## THE REQUEST
Arrange the lines of the records below as a JSON list of strings, one string per line with blank lines left out, starting at the very first line and ending with the line that contains "Indicated: h=3 m=13".

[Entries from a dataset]
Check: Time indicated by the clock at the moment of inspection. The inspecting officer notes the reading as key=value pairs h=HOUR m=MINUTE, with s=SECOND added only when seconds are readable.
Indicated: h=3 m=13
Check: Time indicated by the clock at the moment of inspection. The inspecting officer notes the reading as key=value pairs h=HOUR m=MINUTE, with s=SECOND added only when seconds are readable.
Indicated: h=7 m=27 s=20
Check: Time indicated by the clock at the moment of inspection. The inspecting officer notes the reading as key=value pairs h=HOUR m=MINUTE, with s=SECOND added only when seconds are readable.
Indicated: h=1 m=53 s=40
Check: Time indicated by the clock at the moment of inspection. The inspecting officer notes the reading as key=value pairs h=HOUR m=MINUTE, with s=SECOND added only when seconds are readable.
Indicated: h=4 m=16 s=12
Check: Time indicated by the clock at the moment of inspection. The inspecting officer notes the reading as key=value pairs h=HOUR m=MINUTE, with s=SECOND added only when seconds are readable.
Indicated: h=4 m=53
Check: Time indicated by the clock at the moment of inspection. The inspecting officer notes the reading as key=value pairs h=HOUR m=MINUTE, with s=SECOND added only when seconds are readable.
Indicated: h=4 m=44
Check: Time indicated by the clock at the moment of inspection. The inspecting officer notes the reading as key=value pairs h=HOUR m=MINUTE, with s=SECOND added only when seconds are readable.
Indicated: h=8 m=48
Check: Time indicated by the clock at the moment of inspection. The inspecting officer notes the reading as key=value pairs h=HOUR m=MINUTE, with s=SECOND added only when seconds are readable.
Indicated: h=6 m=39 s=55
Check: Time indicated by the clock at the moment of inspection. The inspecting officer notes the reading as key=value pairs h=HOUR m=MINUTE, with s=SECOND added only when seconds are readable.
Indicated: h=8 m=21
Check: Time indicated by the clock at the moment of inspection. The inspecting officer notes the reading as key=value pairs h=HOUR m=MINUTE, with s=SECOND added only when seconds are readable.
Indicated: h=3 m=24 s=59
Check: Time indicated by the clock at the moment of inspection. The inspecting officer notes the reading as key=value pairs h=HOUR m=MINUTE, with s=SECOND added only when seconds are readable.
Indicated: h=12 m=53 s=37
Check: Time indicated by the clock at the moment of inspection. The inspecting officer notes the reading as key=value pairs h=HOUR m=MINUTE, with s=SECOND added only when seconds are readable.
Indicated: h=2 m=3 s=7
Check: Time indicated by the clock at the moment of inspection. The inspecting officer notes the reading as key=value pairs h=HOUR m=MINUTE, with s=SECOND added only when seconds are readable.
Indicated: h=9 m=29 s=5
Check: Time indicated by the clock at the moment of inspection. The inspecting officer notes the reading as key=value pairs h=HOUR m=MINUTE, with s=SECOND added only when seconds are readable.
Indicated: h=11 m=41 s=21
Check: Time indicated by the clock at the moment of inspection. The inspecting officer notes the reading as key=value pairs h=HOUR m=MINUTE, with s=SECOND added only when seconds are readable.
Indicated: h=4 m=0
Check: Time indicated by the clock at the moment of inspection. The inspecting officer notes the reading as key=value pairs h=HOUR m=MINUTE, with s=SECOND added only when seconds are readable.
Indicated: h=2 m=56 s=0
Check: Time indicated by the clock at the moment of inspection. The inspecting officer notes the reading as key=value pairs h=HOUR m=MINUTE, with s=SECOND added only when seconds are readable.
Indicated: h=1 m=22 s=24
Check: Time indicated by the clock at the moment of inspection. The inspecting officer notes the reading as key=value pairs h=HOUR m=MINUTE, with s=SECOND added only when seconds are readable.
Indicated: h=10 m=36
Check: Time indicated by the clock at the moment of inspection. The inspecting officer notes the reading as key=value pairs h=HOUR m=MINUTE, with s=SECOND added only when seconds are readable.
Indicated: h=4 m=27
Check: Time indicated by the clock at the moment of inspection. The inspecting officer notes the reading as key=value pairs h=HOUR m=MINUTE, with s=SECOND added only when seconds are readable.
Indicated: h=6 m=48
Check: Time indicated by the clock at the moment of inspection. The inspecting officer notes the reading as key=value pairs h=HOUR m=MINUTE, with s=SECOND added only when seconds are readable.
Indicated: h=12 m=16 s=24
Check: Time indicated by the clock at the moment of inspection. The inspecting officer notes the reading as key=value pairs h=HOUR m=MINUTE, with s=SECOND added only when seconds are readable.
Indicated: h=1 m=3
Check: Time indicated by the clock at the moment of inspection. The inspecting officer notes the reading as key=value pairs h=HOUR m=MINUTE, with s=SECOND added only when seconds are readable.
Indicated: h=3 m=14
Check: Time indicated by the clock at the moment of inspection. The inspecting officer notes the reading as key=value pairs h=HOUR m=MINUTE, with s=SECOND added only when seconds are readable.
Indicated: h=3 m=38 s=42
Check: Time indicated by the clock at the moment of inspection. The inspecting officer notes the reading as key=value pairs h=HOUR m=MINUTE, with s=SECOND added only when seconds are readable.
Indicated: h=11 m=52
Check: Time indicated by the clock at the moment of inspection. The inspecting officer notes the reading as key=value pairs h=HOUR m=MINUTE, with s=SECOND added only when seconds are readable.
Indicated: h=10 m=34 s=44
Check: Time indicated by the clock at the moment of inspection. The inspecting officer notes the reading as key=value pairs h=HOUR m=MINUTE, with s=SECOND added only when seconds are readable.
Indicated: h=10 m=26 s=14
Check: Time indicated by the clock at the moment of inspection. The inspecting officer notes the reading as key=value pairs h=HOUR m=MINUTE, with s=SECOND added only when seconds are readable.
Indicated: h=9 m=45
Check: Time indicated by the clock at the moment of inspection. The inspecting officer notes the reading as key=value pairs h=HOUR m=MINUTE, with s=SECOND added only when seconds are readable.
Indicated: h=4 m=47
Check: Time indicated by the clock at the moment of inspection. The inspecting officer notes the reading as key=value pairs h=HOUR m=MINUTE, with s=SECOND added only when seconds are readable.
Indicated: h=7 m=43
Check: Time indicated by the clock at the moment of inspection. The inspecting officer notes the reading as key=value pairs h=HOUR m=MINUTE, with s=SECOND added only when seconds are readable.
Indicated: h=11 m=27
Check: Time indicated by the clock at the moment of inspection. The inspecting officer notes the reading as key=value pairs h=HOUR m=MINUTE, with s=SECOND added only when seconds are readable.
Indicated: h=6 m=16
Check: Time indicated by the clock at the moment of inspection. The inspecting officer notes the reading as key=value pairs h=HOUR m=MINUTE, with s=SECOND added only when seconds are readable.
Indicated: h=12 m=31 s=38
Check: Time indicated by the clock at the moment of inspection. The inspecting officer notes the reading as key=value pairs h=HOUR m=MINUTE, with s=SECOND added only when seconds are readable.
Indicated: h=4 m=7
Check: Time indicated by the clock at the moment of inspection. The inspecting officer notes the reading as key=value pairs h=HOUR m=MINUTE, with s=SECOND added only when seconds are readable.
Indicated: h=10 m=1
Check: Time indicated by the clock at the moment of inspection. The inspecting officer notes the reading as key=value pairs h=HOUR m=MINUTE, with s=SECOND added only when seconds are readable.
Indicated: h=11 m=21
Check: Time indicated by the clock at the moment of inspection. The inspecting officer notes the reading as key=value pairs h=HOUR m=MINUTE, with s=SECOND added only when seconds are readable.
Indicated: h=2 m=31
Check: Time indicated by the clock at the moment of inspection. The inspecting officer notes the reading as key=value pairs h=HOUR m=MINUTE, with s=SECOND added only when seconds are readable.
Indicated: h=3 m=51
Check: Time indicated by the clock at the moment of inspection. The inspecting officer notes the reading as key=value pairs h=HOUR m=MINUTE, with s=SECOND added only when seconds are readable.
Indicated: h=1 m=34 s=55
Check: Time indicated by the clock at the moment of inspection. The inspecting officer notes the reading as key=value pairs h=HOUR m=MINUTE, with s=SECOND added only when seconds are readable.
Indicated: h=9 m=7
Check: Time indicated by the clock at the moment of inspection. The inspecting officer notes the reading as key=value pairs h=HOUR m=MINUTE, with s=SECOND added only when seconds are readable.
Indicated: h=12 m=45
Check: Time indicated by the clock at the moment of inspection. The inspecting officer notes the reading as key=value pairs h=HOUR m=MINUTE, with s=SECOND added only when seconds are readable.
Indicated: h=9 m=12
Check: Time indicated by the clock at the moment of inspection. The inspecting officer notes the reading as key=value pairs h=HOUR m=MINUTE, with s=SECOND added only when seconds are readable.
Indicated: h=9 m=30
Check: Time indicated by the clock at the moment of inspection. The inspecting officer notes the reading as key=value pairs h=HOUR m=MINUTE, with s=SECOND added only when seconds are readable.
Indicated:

## EXPECTED ANSWER
[
  "Check: Time indicated by the clock at the moment of inspection. The inspecting officer notes the reading as key=value pairs h=HOUR m=MINUTE, with s=SECOND added only when seconds are readable.",
  "Indicated: h=3 m=13"
]